Melbourne , 24 January 2011 | AAP
Alexandr Dolgopolov has been a fixture on the world tennis tour since the tender age of three.
But it was not today, when the 22-year-old Ukrainian dumped No.4 seed Robin Soderling out in the fourth round of Australian Open 2011, that he truly arrived.
Dolgopolov’s reward for the 1-6 6-3 6-1 4-6 6-2 triumph over the two-time French Open runner-up from Sweden was a quarter-final date with No.5 seed Andy Murray, who pummelled Austrian No.11 seed Jurgen Melzer 6-3 6-1 6-1.
Dolgopolov is the son of former touring pro and coach Oleksandar Dolgopolov, whose best known charge was former world No.4 Andrei Medvedev.
As a result, the younger Dolgopolov spent many of his junior years on the road.
“I met pretty much all of the players,” said Dolgopolov.
“When there’s a kid on tour, all the players try to play with him.
“I had a nice time.”
He was also coached by his father until their professional relationship soured a couple of years ago, prompting the youngster to hook up with little-known South Australian coach Jack Reader.
The partnership has paid dividends with Dolgopolov arriving in Australia in early December to prepare for his first tilt at the Open.
“He’s done a lot for my mental and physical preparation,” said Dolgopolov.

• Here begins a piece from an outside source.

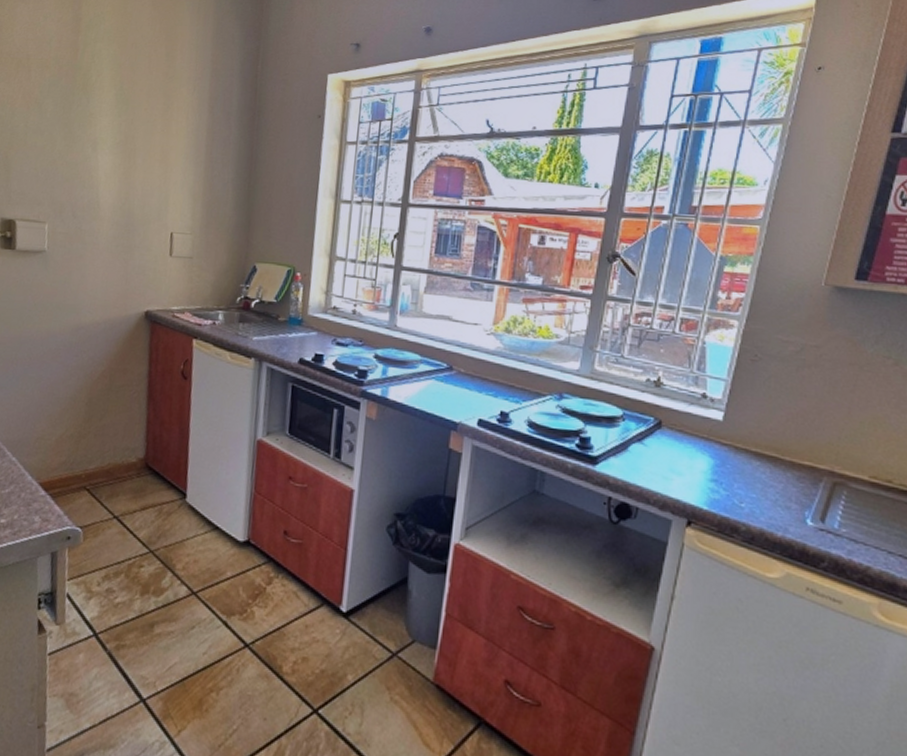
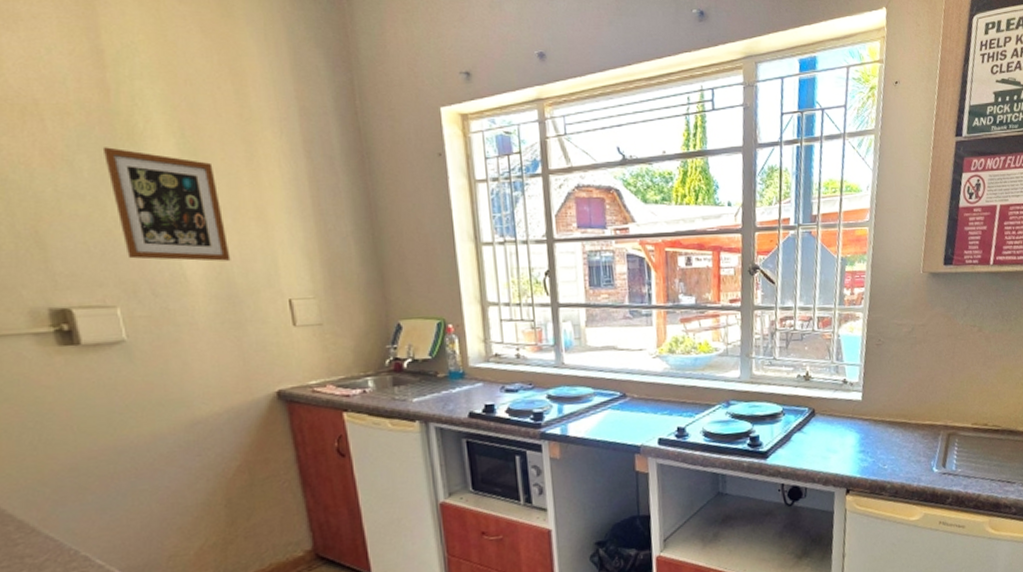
picture frame: none [62,94,138,194] -> present [102,147,231,261]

“I was playing really well, but he just gave me the right way to play, got my game together.”
His unorthodox style certainly proved too much for Soderling, who has reached the last two French Open finals and had been riding an eight-match unbeaten streak in 2011, during which time he had not dropped a single set.
“Soderling was playing well and I was just trying to stay in there,” said Dolgopolov.
“I was doing good on the return, so that helped me win the match.
” … I can’t say he played bad or something else.
“I was just trying to play my game.”
Soderling – who sought medical treatment for blisters on his foot in the third set – could not explain why he historically struggled at the Australian Open, having failed to get past the second round in five previous attempts before Monday’s fourth-round exit.
But Murray is almost certain to provide a much tougher challenge for Dolgopolov in the quarter, having dropped just 22 games in his first four matches.
“I feel good, but the matches are definitely going to get tougher,” said Murray.
“I’m not expecting to go through the tournament-winning matches like that, with that score line.
“I’m ready for that mentally when it does get tough.”
Legendary Scottish comedian Billy Connolly was a special guest in Murray’s box during the match, a favour to be returned at Connolly’s sellout show at the Arts Centre on Monday night.
Also through to the last eight was Spanish seventh seed David Ferrer, who came from a set down to beat rising Canadian star Milos Raonic 4-6 6-2 6-3 6-4.
Raonic began where he left off in his third-round victory over 10th seeded Russian Mikhail Youzhny, but could not sustain the effort for more than one set.
Ferrer advanced to a likely quarter-final against countryman and world No.1 Rafael Nadal.